Romano co-founded and is now director of the Justice Advocacy Project at Stanford Law School, which helps to win the release of those sentenced to life terms under the California’s 1994 “Three Strikes” law for nonviolent, even petty crimes. Students staff the project, work with clients, and study legal reform issues.

Romano began the project when he noticed that, while much attention (“justifiably,” he adds) was given to the wrongly convicted, “the most massive injustice—in terms of sheer numbers—involves people who were guilty but punished unfairly, even unconstitutionally.

“It’s work that schools and universities can do,” he says. Representing marginalized populations serves society but offers no profit; however, “It requires people with curiosity, eager to look at problems in a new light— and gain the skills to take action.” Additionally, the Stanford Advocacy Project offers supportive housing and assistance in finding employment for their clients after release.

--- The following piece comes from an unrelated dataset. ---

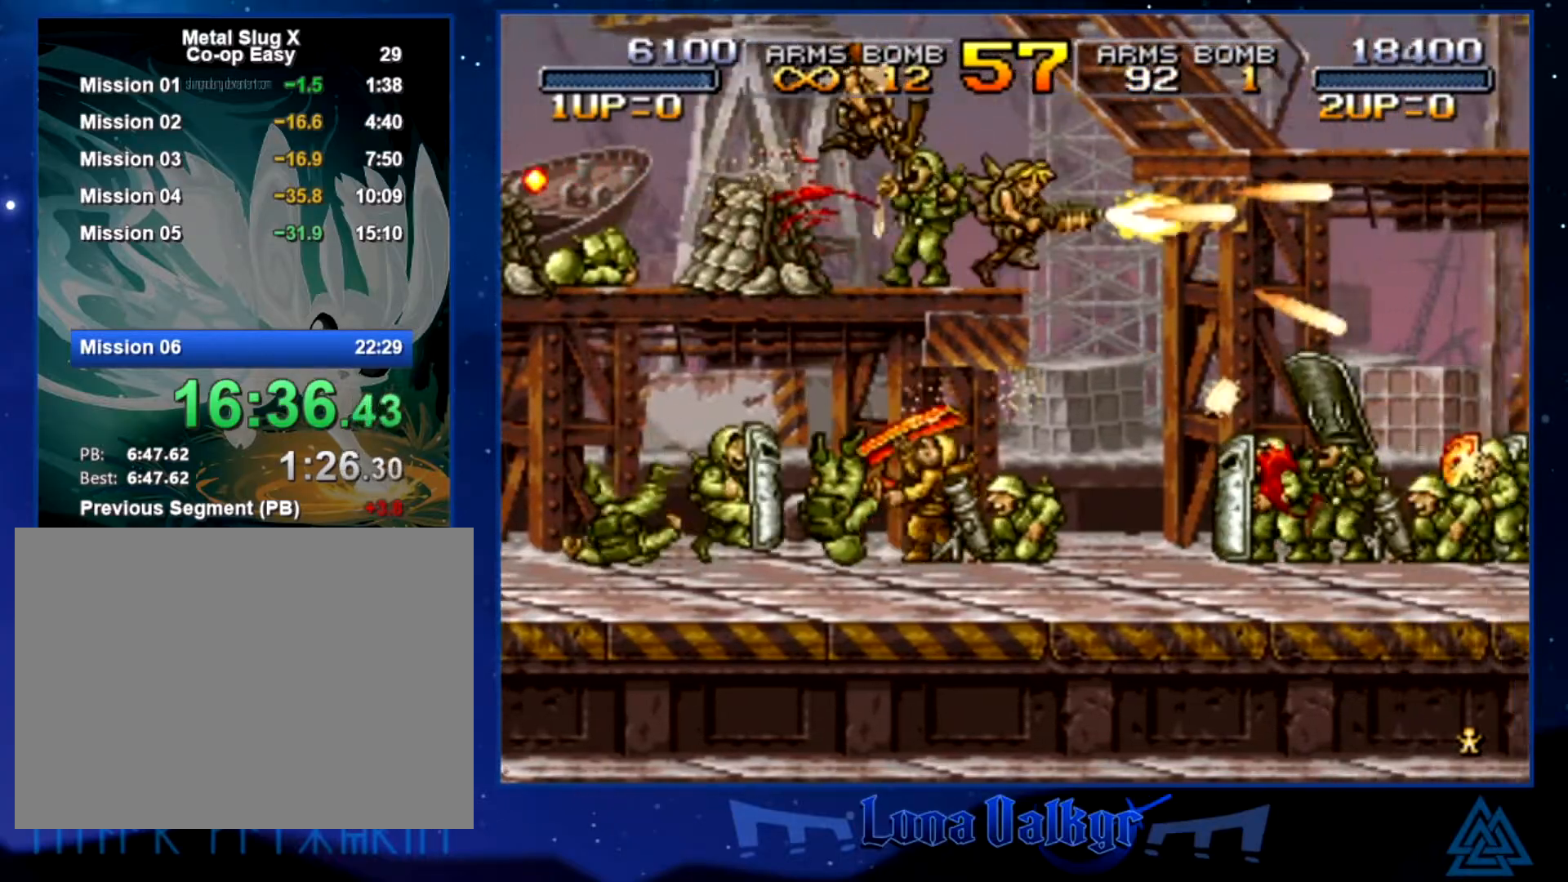
{"buttons": ["SQUARE"], "left_stick": "left", "events": [[67, "CIRCLE", "down"], [133, "CIRCLE", "up"], [267, "SQUARE", "down"], [334, "left_stick", "left"], [367, "SQUARE", "up"], [434, "SQUARE", "down"]]}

“Prisoners often fantasize about having a big party as soon as they get out,” says Romano. “That’s a recipe for disaster.” Instead, he and his staff literally meet their client at the prison gate.

The Stanford Advocacy Project is a gamechanger. Those released under it have a 10 percent recidivism rate—50 percent below the national average.

“A liberal arts school like Wesleyan could be a leader here, because the answer to ‘How many days do you keep someone in?’ is not a simple equation. A just response involves philosophical, moral and normative questions about retributivism. It calls on psychologists, philosophers, biologists, and criminologists; it calls on political scientists for the management of government resources.

“We have not come close to figuring out what the criminal justice system should look like, but it’s incumbent upon our project and others— especially academics in the field—to work toward a fairer and more effective system.”